* [PROBLEMS TO SOLVE]
**a)** Reproduce the LostMVC post between "But I’ve learned" and "a hard time.", inclusive.
**b)** Extend the LostMVC post, picking up right after its last sentence.

* [EXTRACT]
━━━━━━━━━━━━━━━━━━━━━━━━━━━━━━

If you don’t know what LostMVC was please read What was LostMVC - Web Framework

I’ve decided to officialy abandon the LostMVC project I have been working in the past 2 to aprox 3 years. (From 2013 to 2016) (Github: https://github.com/Enotsoul/codru-web-framework)

Let me first tell you that this has been a formidable learning experience. I’ve spent 1 to 3 days per week working on it.
Reviewing my time tracking software with both Project Hamster and my own Timetracking software built with this framework estimated around 1500 hours spent on this project and all subprojects. Including virtual machine management, installation, management, updates, debugging etc.
For some time I was sad that I spent so much time working on such a big project and I wanted to abandon it earlier. But since i’ve created multiple subprojects based on it it had been a hard choice.
So I felt that I wasted time on it instead of working on other projects. I was highly discouraged.
But I’ve learned some valuable lessons which I only had read about in the past. Knowledge is the key but practice is the palace.
I’ve been inspired to think that all great inventors and geniuses had such experiences.
If you read the life of Leonardo da Vinci you will stumble upon many "failed" experiments.

Maintaining such a huge process alone is cumbersome and error prone.
Everytime a new third party library comes out you have 2 options.
Use the old one and miss out improvements or security fixes but have working code
Use the new one and spend a lot of time fixing issues, writing new testcases, modifying the whole system again.
Updating sub systems.. Freaking out because an existing project crashed even though you had TESTS and a full PDLC.

If you decide to use a language because it’s cool and does the job better than other language be prepared to have a hard time.
First, your language of choice might not land you a job since you need exprience with a proper language.
Second, there are usually not enough tools out there.
In my case I had to look at other languages C, PHP, python, ruby and then implement everything in Tcl if no library was available.
There is NO community.

━━━━━━━━━━━━━━━━━━━━━━━━━━━━━━

* [DATA LISTING]

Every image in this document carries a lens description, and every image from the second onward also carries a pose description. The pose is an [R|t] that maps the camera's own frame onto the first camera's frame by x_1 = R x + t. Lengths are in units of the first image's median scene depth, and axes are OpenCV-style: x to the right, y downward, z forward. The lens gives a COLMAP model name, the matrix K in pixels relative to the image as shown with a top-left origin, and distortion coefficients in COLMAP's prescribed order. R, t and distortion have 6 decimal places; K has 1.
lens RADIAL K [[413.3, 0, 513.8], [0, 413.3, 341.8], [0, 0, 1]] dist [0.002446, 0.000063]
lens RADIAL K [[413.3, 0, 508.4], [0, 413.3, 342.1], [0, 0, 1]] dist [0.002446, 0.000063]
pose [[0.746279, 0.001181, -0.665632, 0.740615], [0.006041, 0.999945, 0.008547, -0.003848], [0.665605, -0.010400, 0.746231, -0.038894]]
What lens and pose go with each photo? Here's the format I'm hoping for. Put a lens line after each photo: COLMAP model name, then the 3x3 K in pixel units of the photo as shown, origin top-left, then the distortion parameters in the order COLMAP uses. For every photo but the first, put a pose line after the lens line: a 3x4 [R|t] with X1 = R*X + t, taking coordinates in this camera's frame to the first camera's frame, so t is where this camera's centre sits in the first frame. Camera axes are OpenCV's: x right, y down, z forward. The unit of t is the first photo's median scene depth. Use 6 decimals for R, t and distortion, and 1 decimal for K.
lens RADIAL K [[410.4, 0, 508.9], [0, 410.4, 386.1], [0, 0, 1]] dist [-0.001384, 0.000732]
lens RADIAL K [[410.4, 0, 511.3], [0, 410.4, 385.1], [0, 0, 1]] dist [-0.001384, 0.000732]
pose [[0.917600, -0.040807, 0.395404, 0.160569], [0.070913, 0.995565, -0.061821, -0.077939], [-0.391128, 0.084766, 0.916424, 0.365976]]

━━━━━━━━━━━━━━━━━━━━━━━━━━━━━━

* [RESPONSES]
**a)**
But I’ve learned some valuable lessons which I only had read about in the past. Knowledge is the key but practice is the palace.
I’ve been inspired to think that all great inventors and geniuses had such experiences.
If you read the life of Leonardo da Vinci you will stumble upon many "failed" experiments.

Maintaining such a huge process alone is cumbersome and error prone.
Everytime a new third party library comes out you have 2 options.
Use the old one and miss out improvements or security fixes but have working code
Use the new one and spend a lot of time fixing issues, writing new testcases, modifying the whole system again.
Updating sub systems.. Freaking out because an existing project crashed even though you had TESTS and a full PDLC.

If you decide to use a language because it’s cool and does the job better than other language be prepared to have a hard time.

**b)**
There is NO one who has experience in what you’re trying to do. So you’re left alone to figure it out.
Doing the work of DevOps, sysadmins, programmers , testers all in one is a HARD task.

I learned to use asciidoc for documentation
I’ve learned how to use NX, a special type of OOP framework devised for Tcl.

Automatic HTML generation

Frameworks exist to help the developer in writing less code.
However most frameworks hide abstractions by actually complicating things.
Generating HTML automatically for you.
I’ve implemented every concievable function in Codru so that I could generate HTML without writing HTML.
This is great. I’ve analyzed other frameworks, most do the same thing.
Programmers are to be lazy it’s said. This is a myth, since programmers need to THINK before they write code.

After a few years working with this system I concluded that generating automatic HTML from your code is not a good thing.
It gets you fixed in using a certain framework or way of thinking.
It forces you to adopt a certain framework like bootstrap,uikit, materialize.
If you want to implement all of them you will need considerable effort to do so.
Whenever the developer wants to use another framework that is not supported he either has to do it himself OR he has to do certain hacks so everything works correctly.

I find that NOT generating HTML for the user is the best way to go.
Instead, write HTML in templates and use views for small functionalities on the server side.
This way you can create your own templates and use basic functionality to implement a project without making it complex.

JavaScript & web frameworks

See Programming languages hypes frameworks, libraries and mega abstractions
Say you need a date and time input form on a page.
To have that you need to load certain frameworks, libraries AND the code.
This means loading as low as 200 KB javascript and 200 KB css for one simple thing?
The whole javascript world has gone mad with grunt, webpack, sass, lass etc.

Why aren’t we writing raw UNIFORM libraries on the backend that actually go through all your website and selects the most used components?
LostMVC - Codru tried to do this and it succeeded, however since most libraries are not written in pure JS but need some other library it complicated matters.

 

Ecosystem Installation & maintenance

Oh, dont get me started on this one.
Installation of the whole ecosystem was bad and cumbersome.

No debian package so I couldn’t do apt-get install. (Nope, no centos package either..)
Nope, compiling from source.
And yeah, I had to compile everything manually.
The only thing that I could install from the apt-get repository was Tcl itself.
Even though that was simple most tcl modules still required compiling. And not to mention the naviserver modules which required compiling.
NX/NSF also required manual compiling, even though i saw that they’ve created packages for it in 2017 (too late..)

I eventually wrote a sort of makefile/automake installer to simplify the compilation process for all the modules.
Yeah, it was a self contained executable using cookit so i could just move it around to install everything for me.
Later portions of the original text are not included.